What is being asked -> Of the lines in the data below, write out exactly those from the one holding "kuratoria oświaty, wnioski przekazane" through the one holding "Occasion, 9: none -> 7", both included.

───── Task data ─────

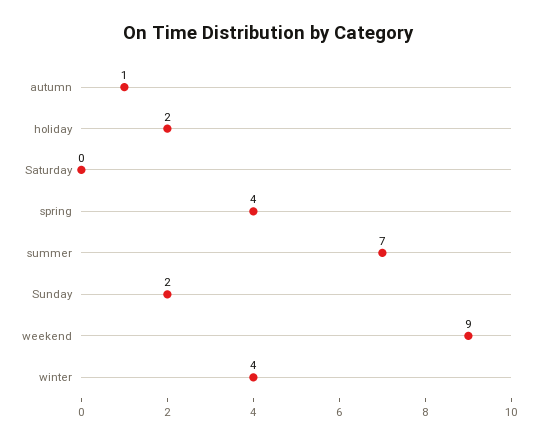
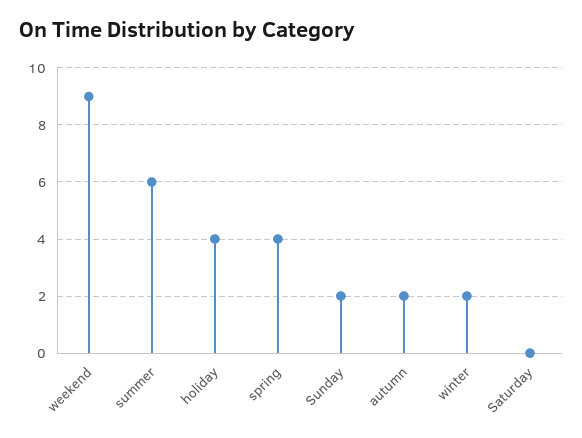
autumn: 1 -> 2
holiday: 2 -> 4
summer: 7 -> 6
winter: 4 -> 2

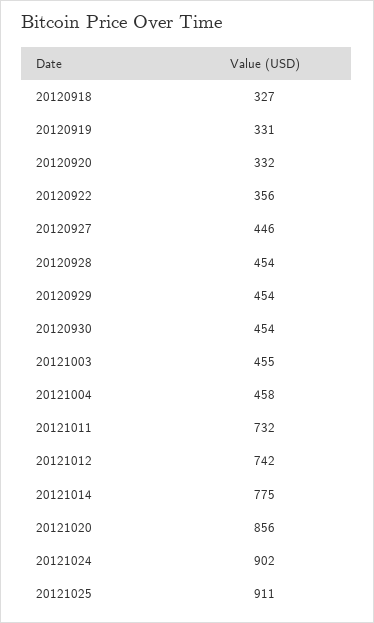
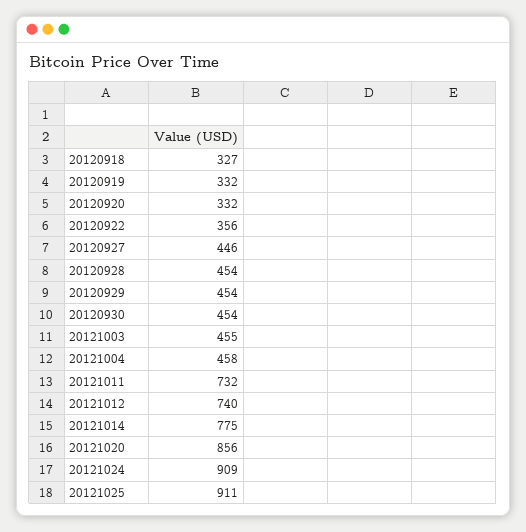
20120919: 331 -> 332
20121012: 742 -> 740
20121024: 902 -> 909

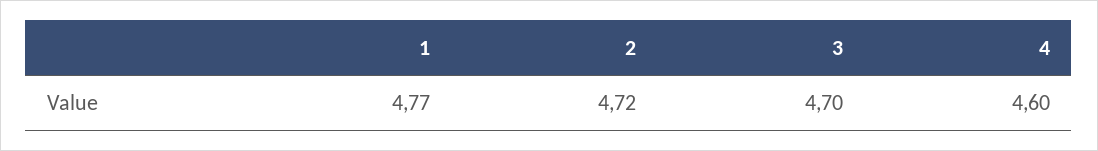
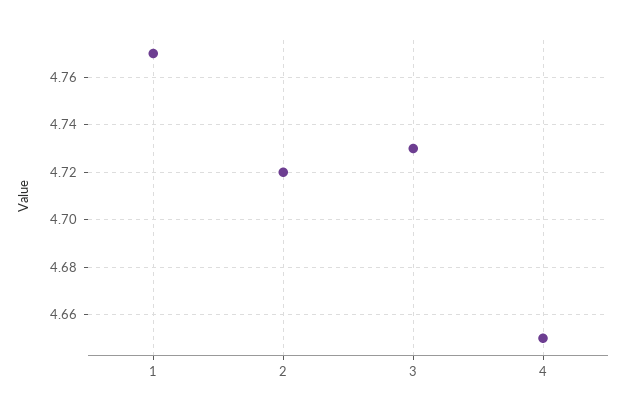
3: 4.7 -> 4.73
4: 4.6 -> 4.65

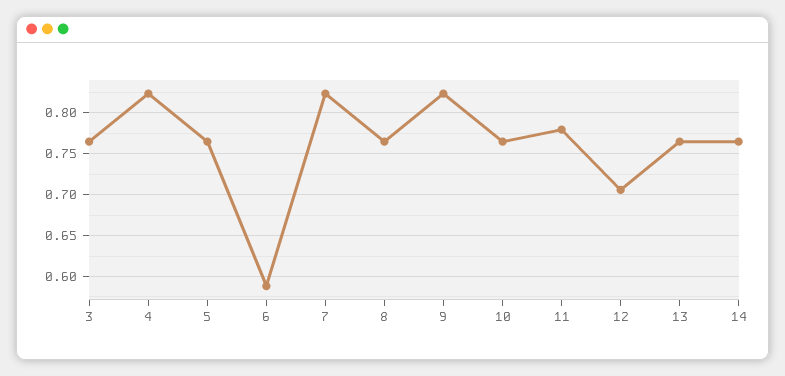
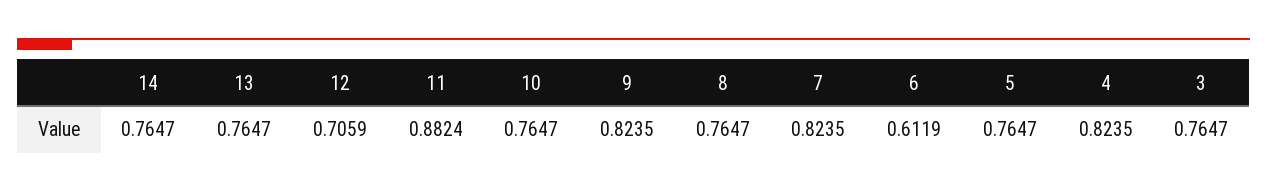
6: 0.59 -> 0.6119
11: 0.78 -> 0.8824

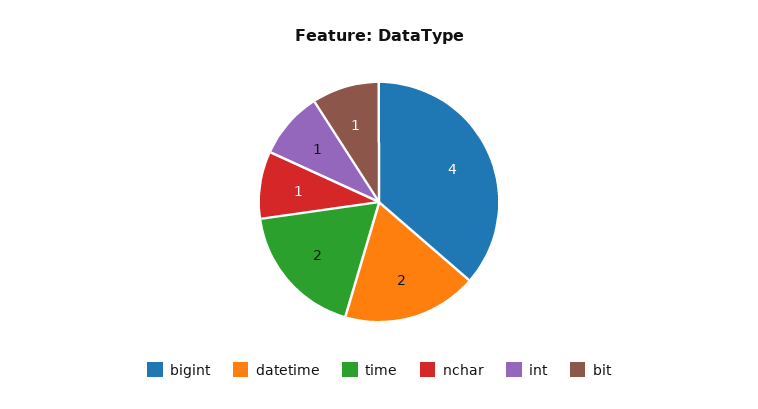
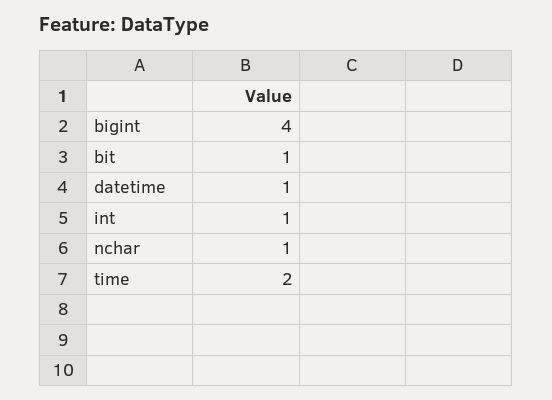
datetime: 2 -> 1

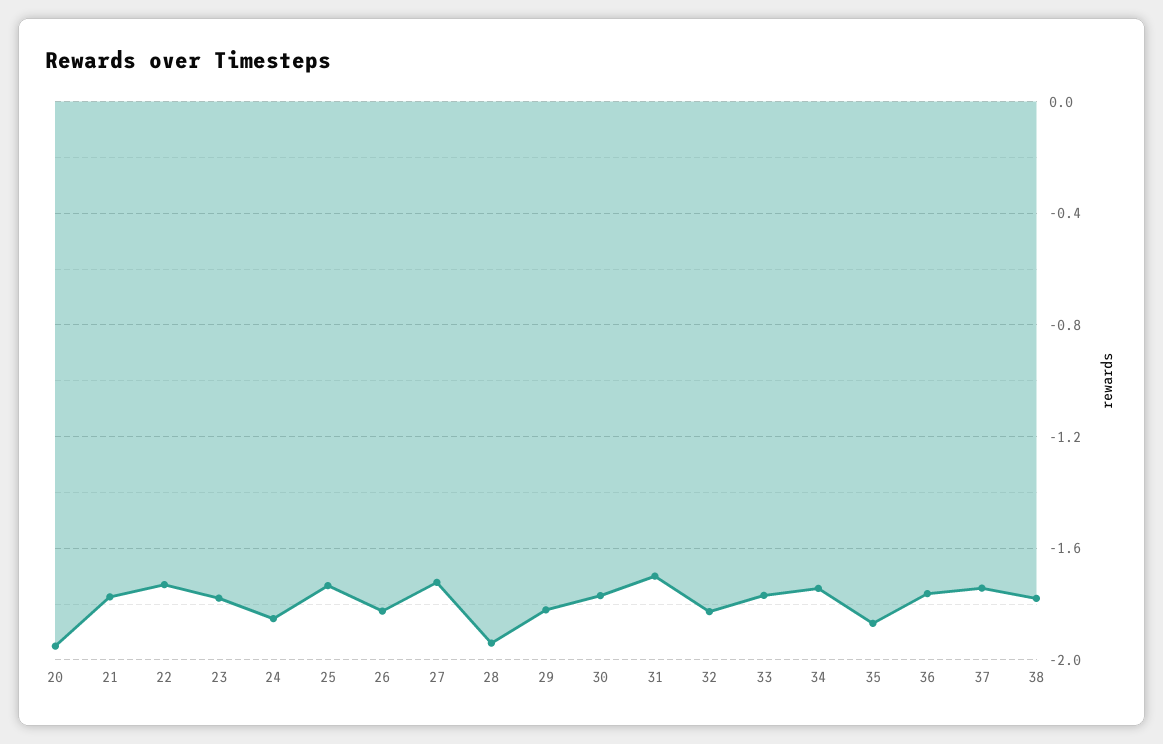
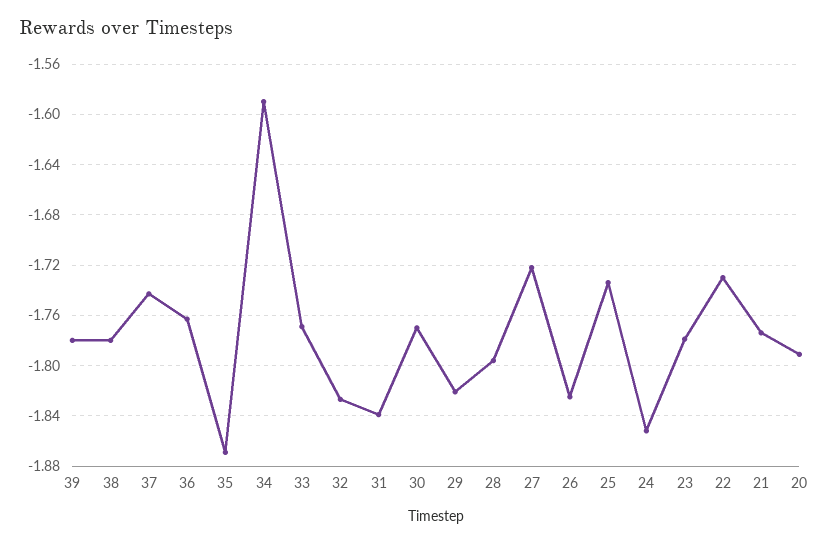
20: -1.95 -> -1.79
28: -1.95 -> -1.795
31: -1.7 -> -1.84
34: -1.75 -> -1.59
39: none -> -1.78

─────
───── Task data ─────

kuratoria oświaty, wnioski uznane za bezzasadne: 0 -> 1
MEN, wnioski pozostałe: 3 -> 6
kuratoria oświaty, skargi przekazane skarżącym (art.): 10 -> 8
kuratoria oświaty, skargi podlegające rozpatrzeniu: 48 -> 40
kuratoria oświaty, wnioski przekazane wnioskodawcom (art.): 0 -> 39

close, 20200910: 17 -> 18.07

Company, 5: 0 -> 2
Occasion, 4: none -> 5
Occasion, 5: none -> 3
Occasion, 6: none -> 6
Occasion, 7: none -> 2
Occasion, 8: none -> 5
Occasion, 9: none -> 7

─────
───── Task data ─────

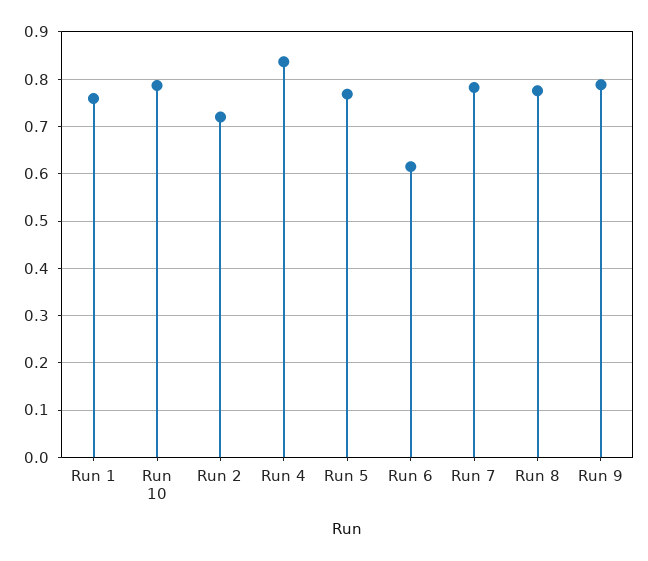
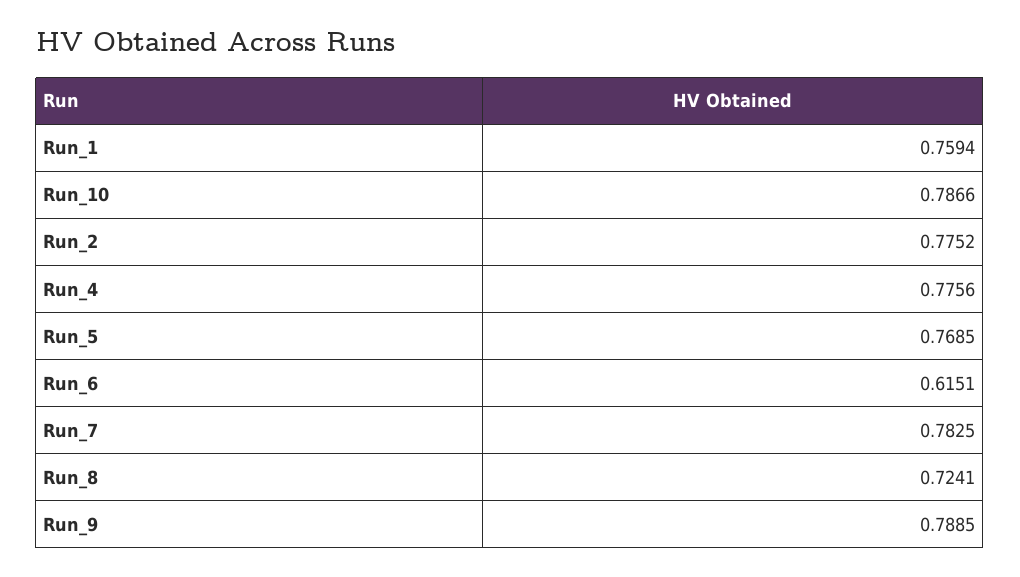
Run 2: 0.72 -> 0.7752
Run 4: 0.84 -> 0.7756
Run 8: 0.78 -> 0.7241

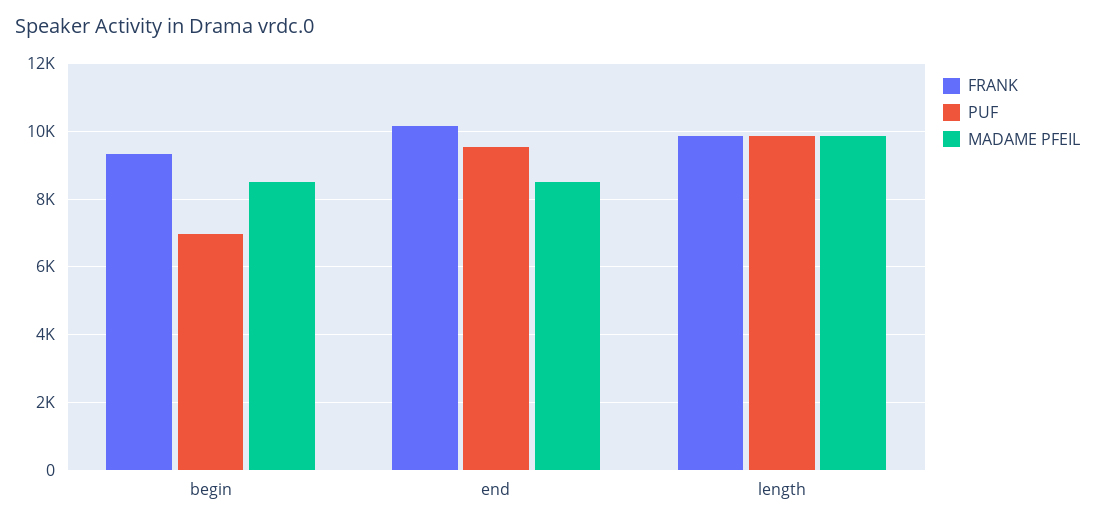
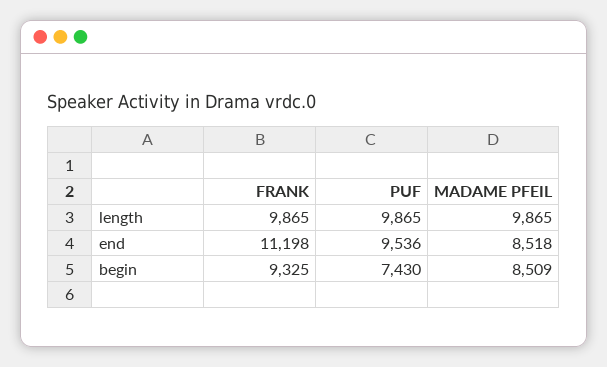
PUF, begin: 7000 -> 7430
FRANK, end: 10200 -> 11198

─────

Reply to the exercise ->
kuratoria oświaty, wnioski przekazane wnioskodawcom (art.): 0 -> 39

close, 20200910: 17 -> 18.07

Company, 5: 0 -> 2
Occasion, 4: none -> 5
Occasion, 5: none -> 3
Occasion, 6: none -> 6
Occasion, 7: none -> 2
Occasion, 8: none -> 5
Occasion, 9: none -> 7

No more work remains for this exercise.